Wybrany fragment:

════════════════════

Obywatelska presja ma sens. Drgnęło w sprawie programu In Vitro dla Zielonej Góry

Zofia Szozda – społeczniczka, radni Zielonej Góry Dariusz Legutowski i Janusz Rewers podczas konferencji prasowej dot. programu in vitro w Zielonej Górze.
– Wystarczyła zapowiedź w social mediach o zmasowanej akcji obywatelskiej w sprawie projektu „in vitro w Zielonej Górze”, by po dwóch latach ciszy Miasto nagle ruszyło z projektem dopłat do programu – dziwiła się podczas konferencji prasowej społeczniczka Zofia Szozda. Sam ruch wokół projektu bardzo cieszy, ale społecznicy wytykają prezydentowi Zielonej Góry, że konkurs ogłaszany właśnie teraz, to działania pod publiczkę, przed zbliżającymi się wyborami.

Wyjaśnijmy, społecznicy tracąc cierpliwość w sprawie przeciągającej się decyzji o współfinansowaniu programu leczenia metodą in vitro dla mieszkańców Zielonej Góry ogłosili w mediach społecznościowych, że zakładają inicjatywę obywatelską, by przyspieszyć wdrożenie programu. Zgodnie z ustawą o samorządzie gminnym, jeśli założony zostałby komitet obywatelski (a osoby chętne były) i zostałoby zebranych co najmniej 500 podpisów, projekt trafiłby na sesję rady miasta w ciągu 3 miesięcy. Społecznicy podejrzewają, że właśnie fali poparcia mieszkańców, nagle w poniedziałek, 27 marca br., na stronie BIP urzędu miasta pojawiło się zapytanie ofertowe na wykonanie programu In Vitro na lata 2024-27. – Tak naprawdę cieszymy się, że w końcu coś w sprawie ruszyło. Jednak, jeśli ostatecznie uda się z in vitro w Zielonej Górze, to będzie to sukces obywatelek i obywateli, bo to mieszkańcy Zielonej Góry od lat nalegają, by program mógł być współfinansowany przez samorząd – zaznacza Szozda.

════════════════════

Podane wpisy:
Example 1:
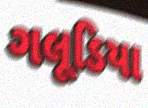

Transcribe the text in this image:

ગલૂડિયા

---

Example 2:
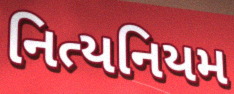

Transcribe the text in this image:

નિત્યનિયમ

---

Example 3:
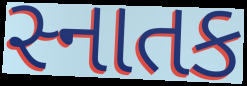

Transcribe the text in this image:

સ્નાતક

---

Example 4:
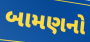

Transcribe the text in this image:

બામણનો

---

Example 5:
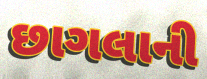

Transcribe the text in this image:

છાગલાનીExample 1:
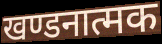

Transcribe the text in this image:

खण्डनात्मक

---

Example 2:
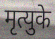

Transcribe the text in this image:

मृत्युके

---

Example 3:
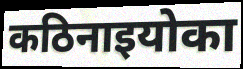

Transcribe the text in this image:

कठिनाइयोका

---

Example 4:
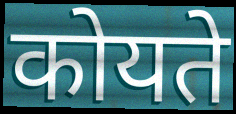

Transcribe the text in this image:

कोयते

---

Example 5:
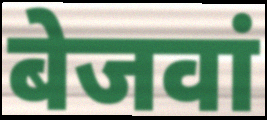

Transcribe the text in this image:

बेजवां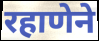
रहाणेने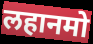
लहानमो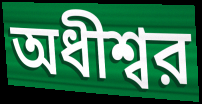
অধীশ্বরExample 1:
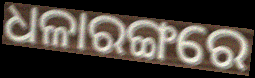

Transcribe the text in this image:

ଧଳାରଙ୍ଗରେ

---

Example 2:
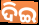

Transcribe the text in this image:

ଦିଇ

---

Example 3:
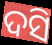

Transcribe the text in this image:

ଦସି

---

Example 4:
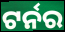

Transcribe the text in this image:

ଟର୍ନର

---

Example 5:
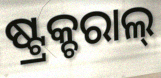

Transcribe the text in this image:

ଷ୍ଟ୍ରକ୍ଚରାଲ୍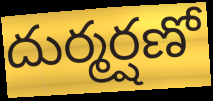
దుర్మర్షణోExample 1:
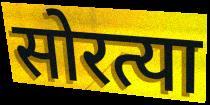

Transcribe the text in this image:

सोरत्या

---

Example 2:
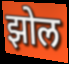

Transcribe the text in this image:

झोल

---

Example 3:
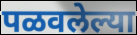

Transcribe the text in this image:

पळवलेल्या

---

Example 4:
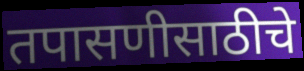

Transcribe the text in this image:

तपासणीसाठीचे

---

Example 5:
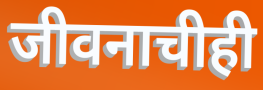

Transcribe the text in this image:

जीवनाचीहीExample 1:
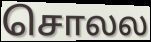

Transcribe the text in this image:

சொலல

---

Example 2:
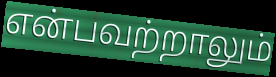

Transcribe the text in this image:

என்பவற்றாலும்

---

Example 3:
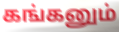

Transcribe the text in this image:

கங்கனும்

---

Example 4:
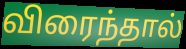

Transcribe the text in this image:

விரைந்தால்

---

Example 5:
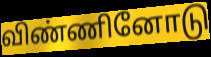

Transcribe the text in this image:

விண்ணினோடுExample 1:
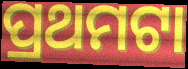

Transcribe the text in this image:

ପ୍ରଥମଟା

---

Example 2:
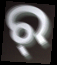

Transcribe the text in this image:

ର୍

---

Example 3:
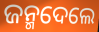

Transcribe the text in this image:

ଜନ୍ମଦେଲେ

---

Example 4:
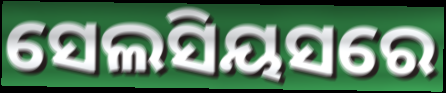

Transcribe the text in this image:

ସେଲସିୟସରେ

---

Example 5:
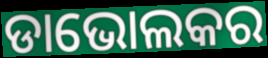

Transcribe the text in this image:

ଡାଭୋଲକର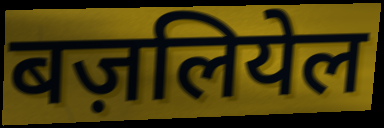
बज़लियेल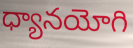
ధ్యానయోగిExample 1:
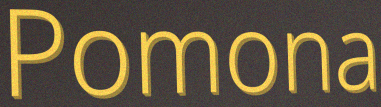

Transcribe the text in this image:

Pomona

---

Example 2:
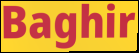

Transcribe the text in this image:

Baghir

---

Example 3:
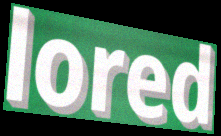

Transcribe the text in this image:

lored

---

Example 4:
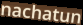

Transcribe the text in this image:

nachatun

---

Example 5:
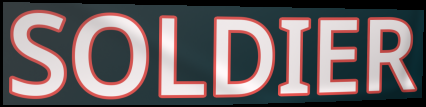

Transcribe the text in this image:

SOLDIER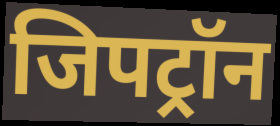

════════════════════

Treść polecenia:
Podaj imiona i nazwiska wszystkich osób, które tekst o programie in vitro w Zielonej Górze wskazuje z nazwiska.

Wynik końcowy:
Zofia Szozda, Dariusz Legutowski, Janusz Rewers